C'était un mois, jour pour jour, après la mort de Mme Blanche.
Etendu sur un divan, dans sa bibliothèque, le duc de Sairmeuse lisait, quand son valet de chambre Otto vint lui annoncer un commissionnaire chargé de lui remettre en mains propres une lettre de M. Maurice d'Escorval.
D'un bond, Martial fut debout.
— Est-ce possible ! s'écria-t-il.
Et vivement :
— Qu'il entre, ce commissionnaire.
Un gros homme, rouge de visage, de cheveux et de barbe, tout habillé de velours bleu blanchi par l'usage, se présenta tendant timidement une lettre.
Martial brisa le cachet et lut :
Je vous ai sauvé, Monsieur le duc, en ne reconnaissant pas le prévenu Mai. À votre tour, aidez-moi !… Il me faut pour après-demain, avant midi, 260,000 francs.
J'ai assez confiance en votre honneur pour vous écrire ceci, moi !…
MAURICE D'ESCORVAL.
Pendant près d'une minute, Martial resta confondu… puis, tout à coup, se précipitant à une table, il se mit à écrire, sans s'apercevoir que le commissionnaire lisait par-dessus son épaule…
Monsieur,
Non pas après-demain, mais ce soir. Ma fortune et ma vie sont à vous. Je vous dois cela pour la générosité que vous avez eue de vous retirer quand, sous les haillons de Mai, vous avez reconnu votre ancien ennemi, maintenant votre dévoué
MARTIAL DE SAIRMEUSE.
Il plia cette lettre d'une main fiévreuse, et la remettant au commissionnaire avec un louis :
— Voici la réponse, dit-il, hâtez-vous…
Mais le commissionnaire ne bougea pas…
Il glissa la lettre dans sa poche ; puis, d'un geste violent, fit tomber sa barbe et ses cheveux rouges…
— Lecoq !… s'écria Martial, devenu plus pâle que la mort.
— Lecoq, en effet, monseigneur, répondit le jeune policier. Il me fallait une revanche, mon avenir en dépendait… j'ai osé imiter, oh ! bien mal, l'écriture de M. d'Escorval…
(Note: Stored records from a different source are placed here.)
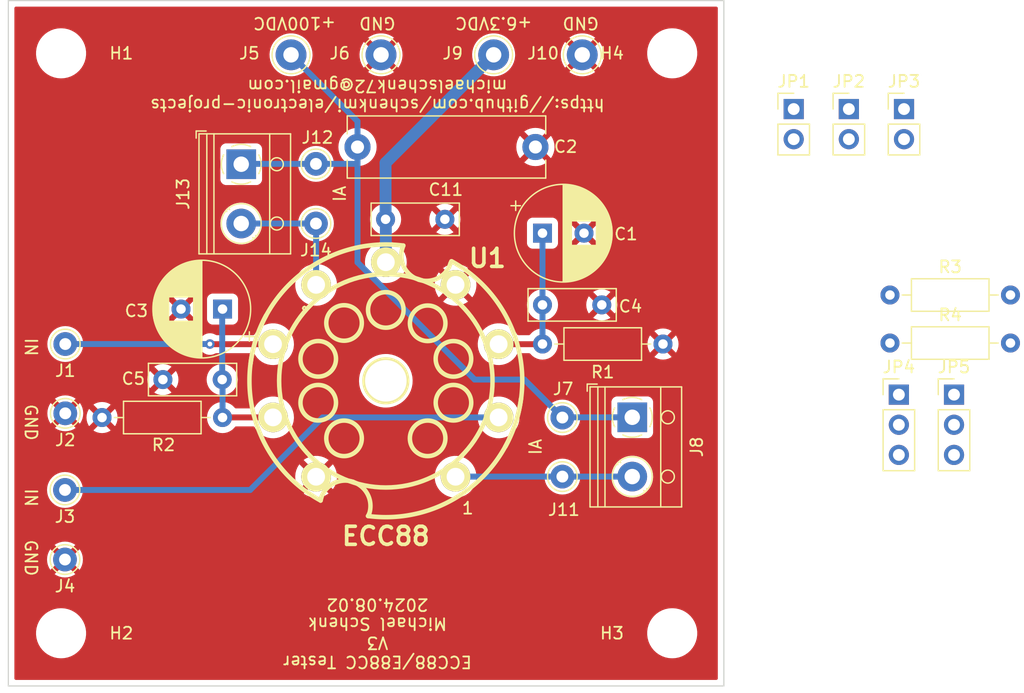
<source format=kicad_pcb>
(kicad_pcb
	(version 20240108)
	(generator "pcbnew")
	(generator_version "8.0")
	(general
		(thickness 1.6)
		(legacy_teardrops no)
	)
	(paper "A4")
	(layers
		(0 "F.Cu" signal)
		(31 "B.Cu" signal)
		(32 "B.Adhes" user "B.Adhesive")
		(33 "F.Adhes" user "F.Adhesive")
		(34 "B.Paste" user)
		(35 "F.Paste" user)
		(36 "B.SilkS" user "B.Silkscreen")
		(37 "F.SilkS" user "F.Silkscreen")
		(38 "B.Mask" user)
		(39 "F.Mask" user)
		(40 "Dwgs.User" user "User.Drawings")
		(41 "Cmts.User" user "User.Comments")
		(42 "Eco1.User" user "User.Eco1")
		(43 "Eco2.User" user "User.Eco2")
		(44 "Edge.Cuts" user)
		(45 "Margin" user)
		(46 "B.CrtYd" user "B.Courtyard")
		(47 "F.CrtYd" user "F.Courtyard")
		(48 "B.Fab" user)
		(49 "F.Fab" user)
	)
	(setup
		(stackup
			(layer "F.SilkS"
				(type "Top Silk Screen")
			)
			(layer "F.Paste"
				(type "Top Solder Paste")
			)
			(layer "F.Mask"
				(type "Top Solder Mask")
				(thickness 0.01)
			)
			(layer "F.Cu"
				(type "copper")
				(thickness 0.035)
			)
			(layer "dielectric 1"
				(type "core")
				(thickness 1.51)
				(material "FR4")
				(epsilon_r 4.5)
				(loss_tangent 0.02)
			)
			(layer "B.Cu"
				(type "copper")
				(thickness 0.035)
			)
			(layer "B.Mask"
				(type "Bottom Solder Mask")
				(thickness 0.01)
			)
			(layer "B.Paste"
				(type "Bottom Solder Paste")
			)
			(layer "B.SilkS"
				(type "Bottom Silk Screen")
			)
			(copper_finish "None")
			(dielectric_constraints no)
		)
		(pad_to_mask_clearance 0)
		(allow_soldermask_bridges_in_footprints no)
		(pcbplotparams
			(layerselection 0x00010f0_ffffffff)
			(plot_on_all_layers_selection 0x0000000_00000000)
			(disableapertmacros no)
			(usegerberextensions no)
			(usegerberattributes no)
			(usegerberadvancedattributes no)
			(creategerberjobfile no)
			(dashed_line_dash_ratio 12.000000)
			(dashed_line_gap_ratio 3.000000)
			(svgprecision 6)
			(plotframeref no)
			(viasonmask no)
			(mode 1)
			(useauxorigin no)
			(hpglpennumber 1)
			(hpglpenspeed 20)
			(hpglpendiameter 15.000000)
			(pdf_front_fp_property_popups yes)
			(pdf_back_fp_property_popups yes)
			(dxfpolygonmode yes)
			(dxfimperialunits yes)
			(dxfusepcbnewfont yes)
			(psnegative no)
			(psa4output no)
			(plotreference yes)
			(plotvalue no)
			(plotfptext yes)
			(plotinvisibletext no)
			(sketchpadsonfab no)
			(subtractmaskfromsilk no)
			(outputformat 1)
			(mirror no)
			(drillshape 0)
			(scaleselection 1)
			(outputdirectory "gerber")
		)
	)
	(net 0 "")
	(net 1 "VDDA")
	(net 2 "Net-(JP4-B)")
	(net 3 "Net-(JP5-B)")
	(net 4 "FVCC")
	(net 5 "Net-(J1-Pin_1)")
	(net 6 "FGND")
	(net 7 "Net-(J3-Pin_1)")
	(net 8 "Net-(J11-Pin_1)")
	(net 9 "Net-(J13-Pin_2)")
	(net 10 "Net-(JP4-C)")
	(net 11 "Net-(JP5-C)")
	(net 12 "Net-(JP2-A)")
	(net 13 "Net-(JP3-A)")
	(footprint "Capacitor_THT:CP_Radial_D8.0mm_P3.50mm" (layer "F.Cu") (at 100.2792 100.8888))
	(footprint "Capacitor_THT:C_Rect_L16.5mm_W5.0mm_P15.00mm_MKT" (layer "F.Cu") (at 84.6836 93.6244))
	(footprint "Capacitor_THT:CP_Radial_D8.0mm_P3.50mm" (layer "F.Cu") (at 73.3044 107.2896 180))
	(footprint "Capacitor_THT:C_Rect_L7.2mm_W2.5mm_P5.00mm_FKS2_FKP2_MKS2_MKP2" (layer "F.Cu") (at 100.2792 106.934))
	(footprint "MountingHole:MountingHole_3.2mm_M3" (layer "F.Cu") (at 59.69 85.725))
	(footprint "MountingHole:MountingHole_3.2mm_M3" (layer "F.Cu") (at 59.69 134.62))
	(footprint "MountingHole:MountingHole_3.2mm_M3" (layer "F.Cu") (at 111.216799 134.62))
	(footprint "MountingHole:MountingHole_3.2mm_M3" (layer "F.Cu") (at 111.216799 85.725))
	(footprint "Connector_Pin:Pin_D1.0mm_L10.0mm" (layer "F.Cu") (at 60.019214 122.538722))
	(footprint "Connector_Pin:Pin_D1.0mm_L10.0mm" (layer "F.Cu") (at 60.019214 128.404898))
	(footprint "Connector_Pin:Pin_D1.3mm_L11.0mm" (layer "F.Cu") (at 79.079039 85.852))
	(footprint "Connector_Pin:Pin_D1.3mm_L11.0mm" (layer "F.Cu") (at 86.665865 85.852))
	(footprint "TerminalBlock_RND:TerminalBlock_RND_205-00012_1x02_P5.00mm_Horizontal" (layer "F.Cu") (at 107.8484 116.412 -90))
	(footprint "Resistor_THT:R_Axial_DIN0207_L6.3mm_D2.5mm_P10.16mm_Horizontal" (layer "F.Cu") (at 110.4392 110.236 180))
	(footprint "Resistor_THT:R_Axial_DIN0207_L6.3mm_D2.5mm_P10.16mm_Horizontal" (layer "F.Cu") (at 63.1444 116.4336))
	(footprint "Capacitor_THT:C_Rect_L7.2mm_W2.5mm_P5.00mm_FKS2_FKP2_MKS2_MKP2" (layer "F.Cu") (at 73.2752 113.2332 180))
	(footprint "Connector_Pin:Pin_D1.0mm_L10.0mm" (layer "F.Cu") (at 60.0456 110.236))
	(footprint "Connector_Pin:Pin_D1.0mm_L10.0mm" (layer "F.Cu") (at 60.0456 116.077928))
	(footprint "Connector_Pin:Pin_D1.3mm_L11.0mm" (layer "F.Cu") (at 96.160581 85.852))
	(footprint "Connector_Pin:Pin_D1.3mm_L11.0mm" (layer "F.Cu") (at 103.632 85.852))
	(footprint "Connector_Pin:Pin_D1.0mm_L10.0mm" (layer "F.Cu") (at 101.9556 121.412))
	(footprint "Connector_Pin:Pin_D1.0mm_L10.0mm" (layer "F.Cu") (at 81.1784 95.0468))
	(footprint "Capacitor_THT:C_Rect_L7.2mm_W2.5mm_P5.00mm_FKS2_FKP2_MKS2_MKP2" (layer "F.Cu") (at 87.0496 99.7204))
	(footprint "w_vacuum:socket_gzc9-b" (layer "F.Cu") (at 87.0712 113.3348))
	(footprint "Connector_Pin:Pin_D1.0mm_L10.0mm" (layer "F.Cu") (at 101.9556 116.4336))
	(footprint "Connector_PinHeader_2.54mm:PinHeader_1x03_P2.54mm_Vertical" (layer "F.Cu") (at 134.9756 114.5032))
	(footprint "Connector_PinHeader_2.54mm:PinHeader_1x03_P2.54mm_Vertical" (layer "F.Cu") (at 130.3256 114.5032))
	(footprint "TerminalBlock_RND:TerminalBlock_RND_205-00012_1x02_P5.00mm_Horizontal" (layer "F.Cu") (at 74.8792 95.076 -90))
	(footprint "Connector_Pin:Pin_D1.0mm_L10.0mm" (layer "F.Cu") (at 81.1784 100.076))
	(footprint "Resistor_THT:R_Axial_DIN0207_L6.3mm_D2.5mm_P10.16mm_Horizontal" (layer "F.Cu") (at 129.5756 106.1032))
	(footprint "Connector_PinHeader_2.54mm:PinHeader_1x02_P2.54mm_Vertical" (layer "F.Cu") (at 126.1092 90.424))
	(footprint "Resistor_THT:R_Axial_DIN0207_L6.3mm_D2.5mm_P10.16mm_Horizontal" (layer "F.Cu") (at 129.5756 110.1532))
	(footprint "Connector_PinHeader_2.54mm:PinHeader_1x02_P2.54mm_Vertical" (layer "F.Cu") (at 121.4592 90.424))
	(footprint "Connector_PinHeader_2.54mm:PinHeader_1x02_P2.54mm_Vertical"
		(layer "F.Cu")
		(uuid "b3917a18-2f58-424d-be60-46dd52e51970")
		(at 130.7592 90.424)
		(descr "Through hole straight pin header, 1x02, 2.54mm pitch, single row")
		(tags "Through hole pin header THT 1x02 2.54mm single row")
		(property "Reference" "JP3"
			(at 0 -2.33 0)
			(layer "F.SilkS")
			(uuid "2237ac2e-23e2-4cc6-b7be-e11b1c6531ee")
			(effects
				(font
					(size 1 1)
					(thickness 0.15)
				)
			)
		)
		(property "Value" "Jumper_2_Open"
			(at 0 4.87 0)
			(layer "F.Fab")
			(uuid "9fc00f26-8eb0-4689-ab9b-e3b36be1bfb4")
			(effects
				(font
					(size 1 1)
					(thickness 0.15)
				)
			)
		)
		(property "Footprint" "Connector_PinHeader_2.54mm:PinHeader_1x02_P2.54mm_Vertical"
			(at 0 0 0)
			(unlocked yes)
			(layer "F.Fab")
			(hide yes)
			(uuid "7d84931c-4fb4-42e5-a696-4d89a245c5c2")
			(effects
				(font
					(size 1.27 1.27)
					(thickness 0.15)
				)
			)
		)
		(property "Datasheet" ""
			(at 0 0 0)
			(unlocked yes)
			(layer "F.Fab")
			(hide yes)
			(uuid "16201d1a-58
... [147061 chars truncated]
</source>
Et comme Martial se taisait :
— Je dois d'ailleurs dire à monsieur le duc, poursuivit-il, qu'en remettant à la justice l'aveu écrit de sa main, de sa présence à la Poivrière, je donnerai des preuves de sa complète innocence.
Et pour montrer qu'il n'ignorait rien, il ajouta :
Mme la duchesse étant morte, il ne saurait être question de ce qui a pu se passer à la Borderie.
Huit jours après, en effet, une ordonnance de non-lieu était rendue par M. Segmuller en faveur du duc de Sairmeuse…
Nommé au poste qu'il ambitionnait, Lecoq eut le bon goût, – ce dut être un calcul, – de grimer de modestie son triomphe…
Mais le jour même, il avait couru au passage des Panoramas, commander à Sterne un cachet portant ses armes parlantes, et la devise à laquelle il est resté fidèle : Semper vigilans.